Activity>
Output must consist only of the lines of the material below from the one with "Figure 7: MMP-s" through the one with "Table 2. Effects", each reproduced exactly; no pictures belong in it.

Dataset: Begin

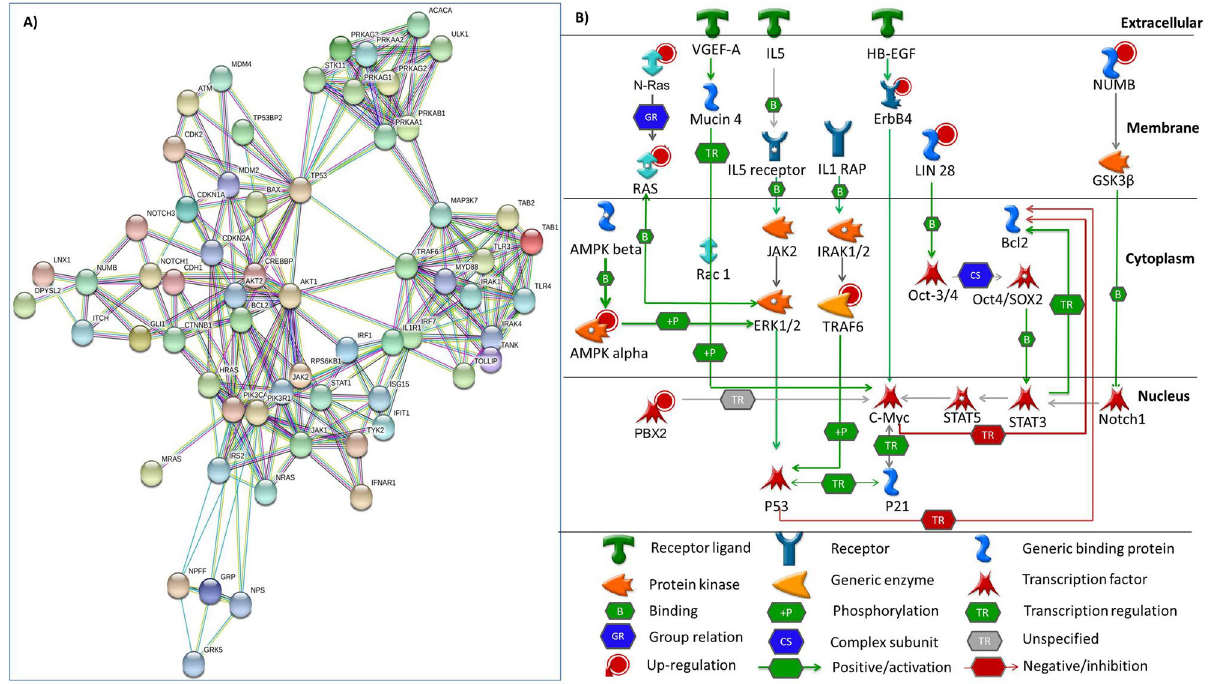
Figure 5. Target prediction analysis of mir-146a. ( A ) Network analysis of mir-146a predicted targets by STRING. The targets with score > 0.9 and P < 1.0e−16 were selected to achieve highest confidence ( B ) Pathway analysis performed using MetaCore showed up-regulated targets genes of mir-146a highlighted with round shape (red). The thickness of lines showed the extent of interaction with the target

Dataset: End
Dataset: Begin

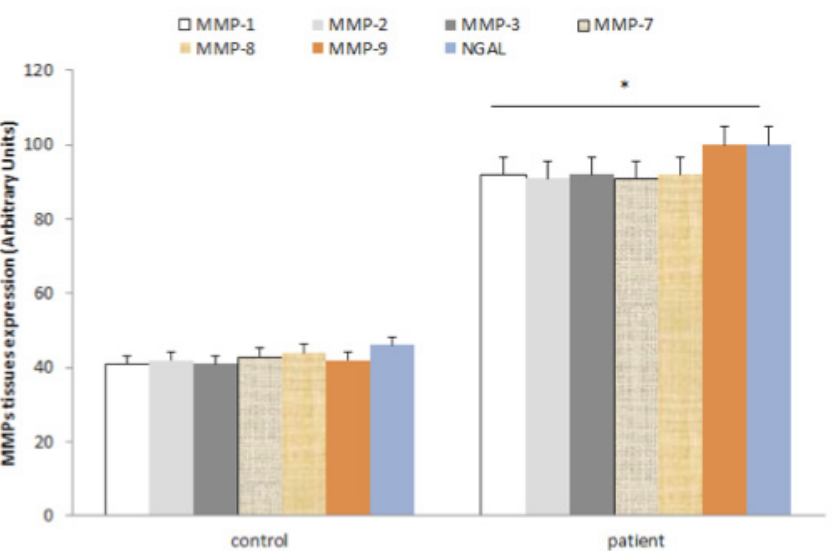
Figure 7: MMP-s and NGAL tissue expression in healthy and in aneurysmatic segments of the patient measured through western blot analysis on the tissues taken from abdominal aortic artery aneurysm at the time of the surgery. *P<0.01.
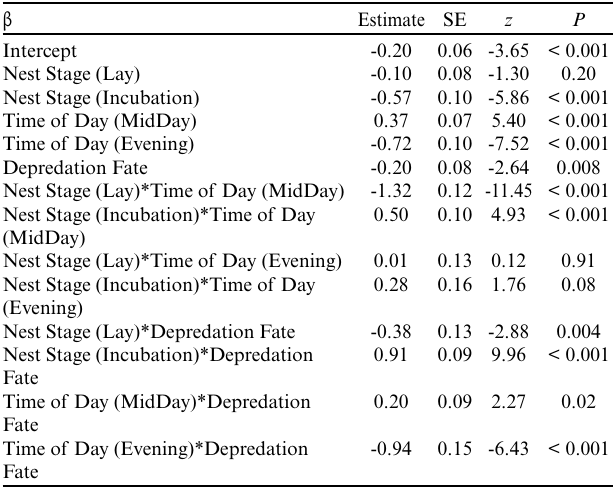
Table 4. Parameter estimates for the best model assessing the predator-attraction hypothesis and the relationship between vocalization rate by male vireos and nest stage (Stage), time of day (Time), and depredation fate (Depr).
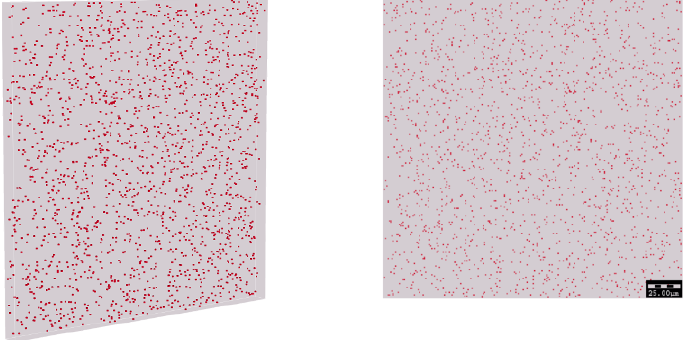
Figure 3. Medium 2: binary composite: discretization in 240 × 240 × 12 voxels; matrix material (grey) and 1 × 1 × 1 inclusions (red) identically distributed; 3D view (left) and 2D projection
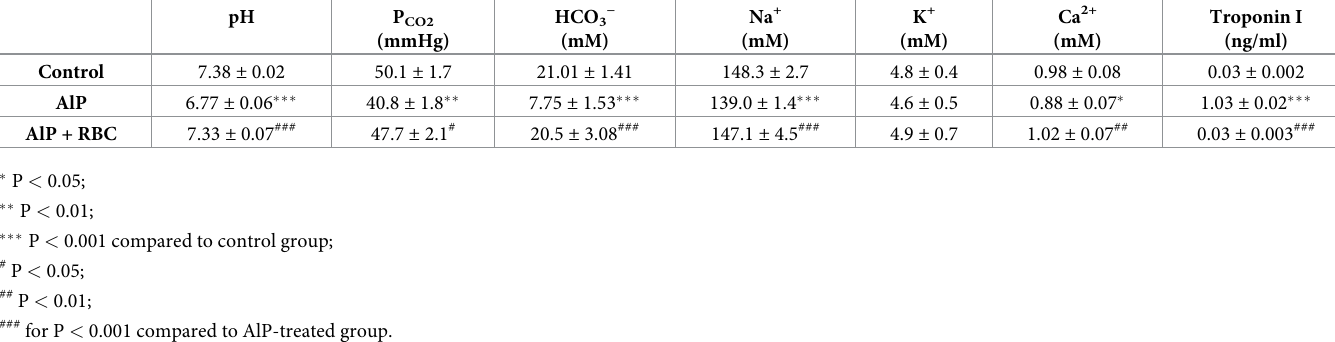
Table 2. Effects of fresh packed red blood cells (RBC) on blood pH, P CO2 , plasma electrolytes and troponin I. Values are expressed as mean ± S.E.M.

Dataset: End

Response area>
Figure 7: MMP-s and NGAL tissue expression in healthy and in aneurysmatic segments of the patient measured through western blot analysis on the tissues taken from abdominal aortic artery aneurysm at the time of the surgery. *P<0.01.
Table 4. Parameter estimates for the best model assessing the predator-attraction hypothesis and the relationship between vocalization rate by male vireos and nest stage (Stage), time of day (Time), and depredation fate (Depr).
Figure 3. Medium 2: binary composite: discretization in 240 × 240 × 12 voxels; matrix material (grey) and 1 × 1 × 1 inclusions (red) identically distributed; 3D view (left) and 2D projection
Table 2. Effects of fresh packed red blood cells (RBC) on blood pH, P CO2 , plasma electrolytes and troponin I. Values are expressed as mean ± S.E.M.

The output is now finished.